I'll try to get some pics up. But I have another question. So now I've noticed that the male is following the female everywhere, nipping at her every once in a while. He's kinda harassing her. But it seems like she's ignoring him. Does anyone know why this is? This is my first time having a male and female of the same species in a tank, and I've never seen this behaviour before. I've seen a very aggressive fish constantly attacking another fish, but this is very different from that.


----------



## youn6b (Feb 25, 2012)

One more thing I'm noticing, the male keeps swimming in front of the female and doing some weird shaking.


----------



## Chromedome52 (Jul 25, 2009)

That all sounds like courting behavior. I think you will have a spawn sooner than you expect.
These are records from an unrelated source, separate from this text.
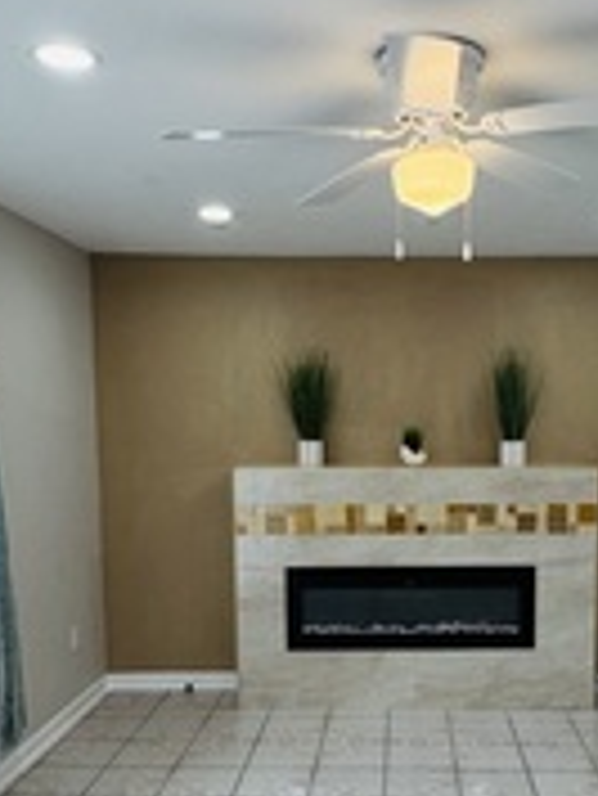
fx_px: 874
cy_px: 513
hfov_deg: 37.5
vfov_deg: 48.3
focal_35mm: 38
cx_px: 382
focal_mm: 2.22
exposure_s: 1/120
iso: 125
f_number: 2.2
BTW, managuense are Central American, not South American.


----------



## youn6b (Feb 25, 2012)

So I put them in my 55 gallon so they can be alone and they've started to dig in the corner of the tank. This is pretty exciting haha.


----------



## youn6b (Feb 25, 2012)

So now the jags have been going to this flat rock I've put in the tank and they've been circling around on it. The female usually goes first and then the male will go. Then the male stops and then goes up to the female looking very angry and follows her everywhere. They spend a good amount of time on this flat rock, but I've seen no results. Is it maybe because they are not mature yet?


----------



## youn6b (Feb 25, 2012)

You can view a video I've posted on YouTube, youn6b5. It's not a very good video but you can get a glimpse of what I'm talking about.


----------



## youn6b (Feb 25, 2012)

Update, they've done it! A lot of eggs in there. Wish I could've witnessed it. I got home from work and noticed the eggs. Any suggestions on what to do next? How long does it take for the eggs to hatch?


----------



## montellp (Jun 9, 2012)

leave the pair in there whats ur tank temp


----------



## youn6b (Feb 25, 2012)

About 78 degrees f. What should it be at? The eggs just hatched last night.


----------



## youn6b (Feb 25, 2012)

Very upset, I woke up this morning and all the babies are gone. Today was supposed to be the day that they free swim. The two managuense are the only ones in the tank. What would be the reason they would eat them?


----------



## bluejack23 (Jan 23, 2012)

1st time spawn? My jds went throught about 4 or 5 times laying eggs before fry were produced.


----------



## youn6b (Feb 25, 2012)

Yes, first time spawn. My tank is only about 12 inches off the ground and my dogs bed is at the end of the tank, right where the fry were. I was thinking that maybe my dog stressed the parents out? Could that be a possibility?


----------



## bluejack23 (Jan 23, 2012)

Possibly but its my understanding that alot of cichlids often dont do well with their first batch. But its hard to say. My first pair of jds had over 100 fry first time then he killed her. Second pair took awhile to get it right. Third pair still lays eggs that fungus over after a day (im beggining to think they are both females).


----------